Updated on March 5, 2017
Lorne Hemmerling profile image

As a guitar instructor at Long & McQuade, I have taught countless students (beginners to advanced) how to play or improve their chops.


This is the arrangement I have done for our holiday production 'A Life Of Christmas'. The show was inspired by the Trans-Siberian Orchestra. I composed it as a three part guitar piece. Guitar one plays the riff I wrote, plus the main melody. Guitar two plays the harmony guitar line to the main melody line in thirds, the same way a harmony vocal would follow the lead vocalist. Guitar three plays the rhythm part in power chords. The composed riff is in six four time (six beats to a measure and the quarter note gets one beat). During the melody for the song, the time signature moves into four four time (four beats to a measure and the quarter note gets one beat). There is a modulation at measure twenty five. The song changes keys, moving from G Major to A Major. Also, please note, this version is copyrighted.

Guitar One

As stated above, this is the main guitar part and contains the song's melody, weaving in and out of a riff that I have composed. The riff is in six four time, and is based on a G Major chord at the twelfth fret. It is the second inversion of the G triad. Chord spelling: D G B. The D has been added an octave higher on the second string at the fifteenth fret. Also, the A on the third string, fourteenth fret, adds interest to the overall sound. This is the way I heard it in my head.

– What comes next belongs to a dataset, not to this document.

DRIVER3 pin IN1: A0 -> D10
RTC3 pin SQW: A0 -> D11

I originally wrote this riff with all natural harmonics, but it was just not powerful enough, so I changed it to normal fretting. It can be challenging at the tempo notated, and if you are like most players, a riff (a repeating motif), can be hard to execute cleanly over and over again. You pretty much have to put your fretting and picking hand on auto pilot.

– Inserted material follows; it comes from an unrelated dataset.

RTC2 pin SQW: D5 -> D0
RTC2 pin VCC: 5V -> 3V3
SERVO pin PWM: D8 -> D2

Whatever fingering you use, try not to change it. As with anything you play, it is best to use the same fingering every time. I suggest a first finger barre across the twelfth fret on the D, G and B strings, and use the fourth finger for the fifteenth fret (D) and the third finger for the fourteenth fret (A). Your fret hand fingers should fall naturally into place for the melody. Remember the guide: four fingers, four frets! This is crucial to this type of position playing.

Guitar Two

This the harmony to the main melody, voiced in thirds. This was very easy to do, as all the notes in the melody are diatonic (see: Modes Of The Major Scale). The interval of a third is the strongest and most common harmony. Simply add the interval above the notes in the melody. For example: a third above G is B, a third above D would be F♯. It is three scale steps up from the root note.

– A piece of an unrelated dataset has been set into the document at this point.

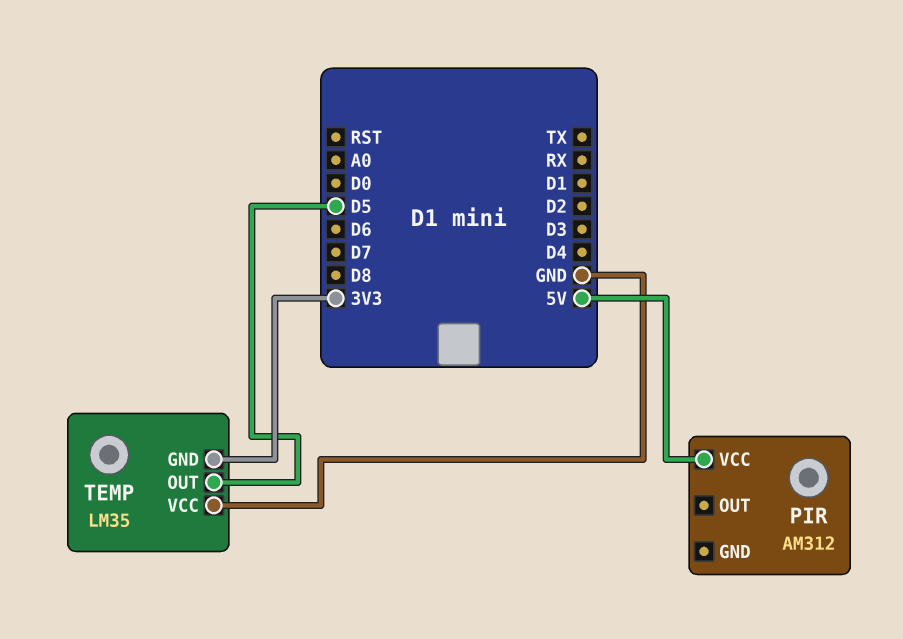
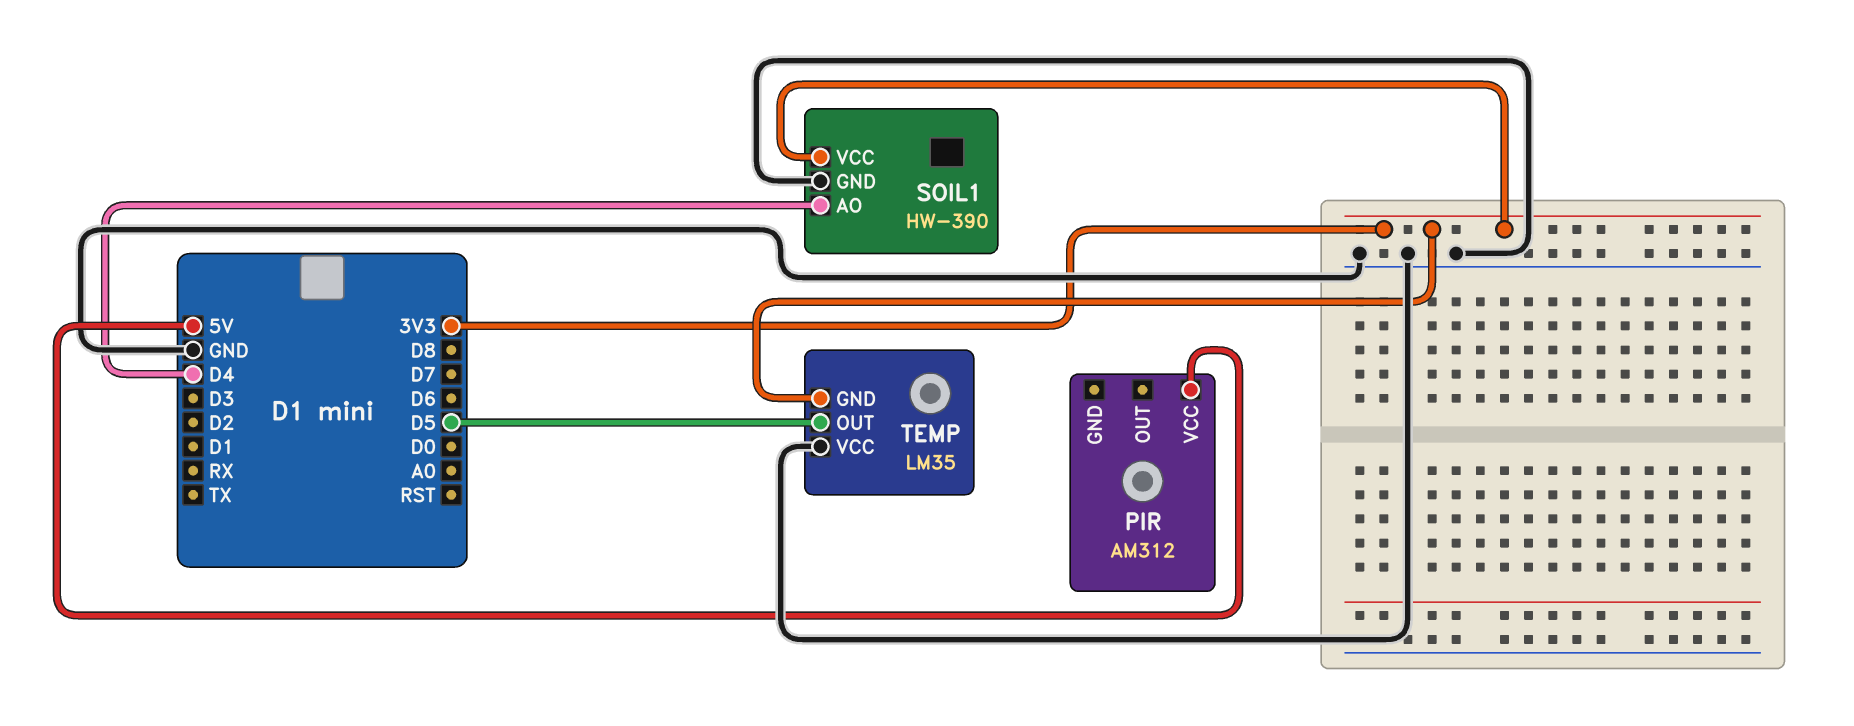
SOIL1: none -> HW-390
SOIL1 pin AO: none -> D4
SOIL1 pin GND: none -> GND
SOIL1 pin VCC: none -> 3V3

Professional transcription programs (like the one I use, Finale), will add this harmony automatically, if you copy and paste the melody to another staff, then transpose up a major third. You may have to tweak a couple of notes depending on the complexity of the melody line and the desired sound. Usually when you hear three part harmony, it is based on the root, third and fifth.

Guitar Three

This is the foundation rhythm guitar part. For the most part, these are three note power chords. Power chords do not contain a third interval, just the root and fifth. In this respect, power chords can be either major or minor chords, as the third is the interval that governs this. To find out what chord you are playing, simply look at the root. For example, a G5 would have the G as the root, usually the bottom note of the chord (unless inverted, in which case the lowest note of the chord is the fifth).

In measure nineteen, the power chords are two note inversions, the root is the top note. There is five power chords in this measure: D5, E5, D5, C5 and B5. Playing power chords this way (with a one finger barre) is an easier way to play fast passages.